**** Source passage ****

In such a primitive state of society the man who led
others was expected to show strength of body no less
than strength of mind and heart; he depended upon his
physical prowess almost as much as upon craft, courage,
and headwork. The founder and head of each little
community needed not only a shrewd brain and commanding
temper, but also the thews and training to make him
excel as woodsman and hunter, and the heart and eye
to enable him to stand foremost in every Indian battle.
Clark Shares in the Defense
of Kentucky.
Clark spent most of the year at Harrodstown,
taking part in the defence of Kentucky. All the
while he was revolving in his bold, ambitious heart
a scheme for the conquest of the Illinois country,
and he sent scouts thither to spy out the land and
report to him what they saw. The Indians lurked
round Harrodstown throughout the summer; and Clark
and his companions were engaged in constant skirmishes
with them. Once, warned by the uneasy restlessness
of the cattle (who were sure to betray the presence
of Indians if they got sight or smell of them), they
were able to surround a party of ten or twelve, who
were hidden in a tall clump of weeds. The savages
were intent on cutting off some whites who were working
in a turnip patch two hundred yards from the fort;
Clark’s party killed three he himself
killing one, wounded another, and sold the
plunder they took, at auction, for seventy pounds.
At other times the skirmishes resulted differently,
as on the occasion chronicled by Clark in his diary,
when they “went out to hunt Indians; one wounded
Squire Boon and escaped.”

****

**Problems to solve:**
a: Answer these from the passage on Clark in Kentucky:
(i) Where did Clark spend most of the year?
(ii) What warned Clark and his companions that Indians were near?
(iii) For how much was the plunder sold at auction?
b: According to the passage on Clark in Kentucky, what did the founder and head of each little community need? List every item.
The material that comes after this plays no part in the work here.

**** Recorded information ****

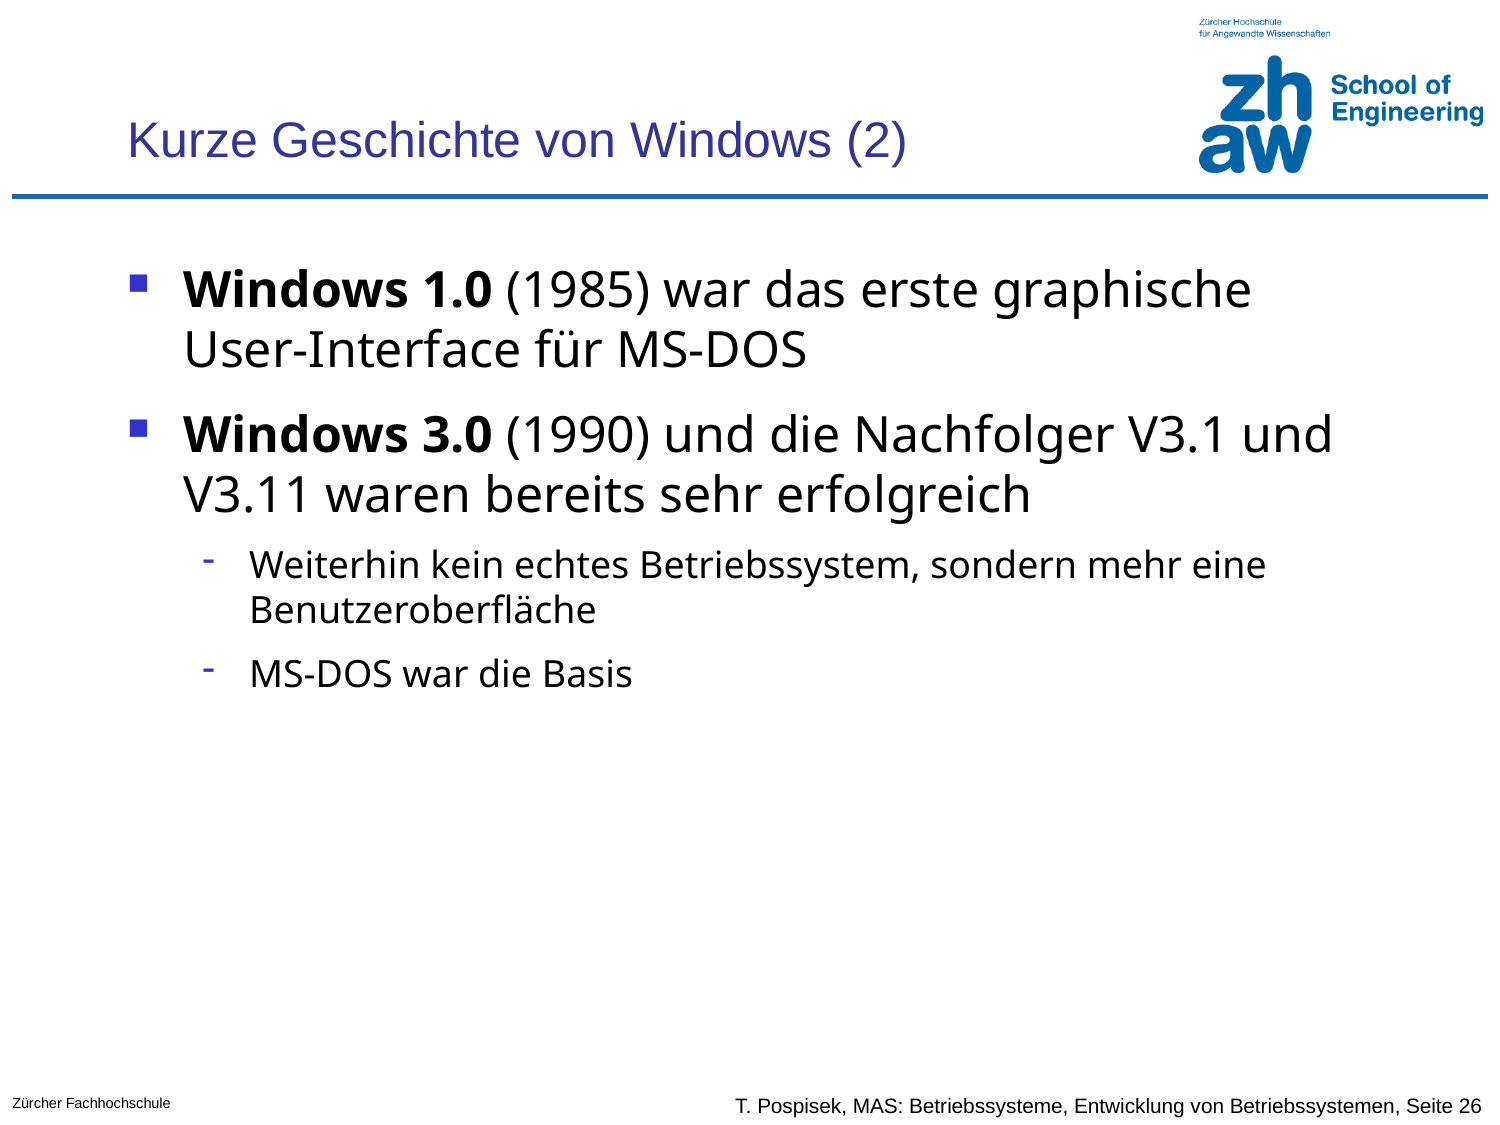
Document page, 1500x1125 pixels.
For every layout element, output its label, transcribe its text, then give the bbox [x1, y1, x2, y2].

****

**Complete answers:**
a:
(i) At Harrodstown.
(ii) The uneasy restlessness of the cattle.
(iii) Seventy pounds.

b:
- A shrewd brain
- A commanding temper
- The thews and training to make him excel as woodsman and hunter
- The heart and eye to enable him to stand foremost in every Indian battle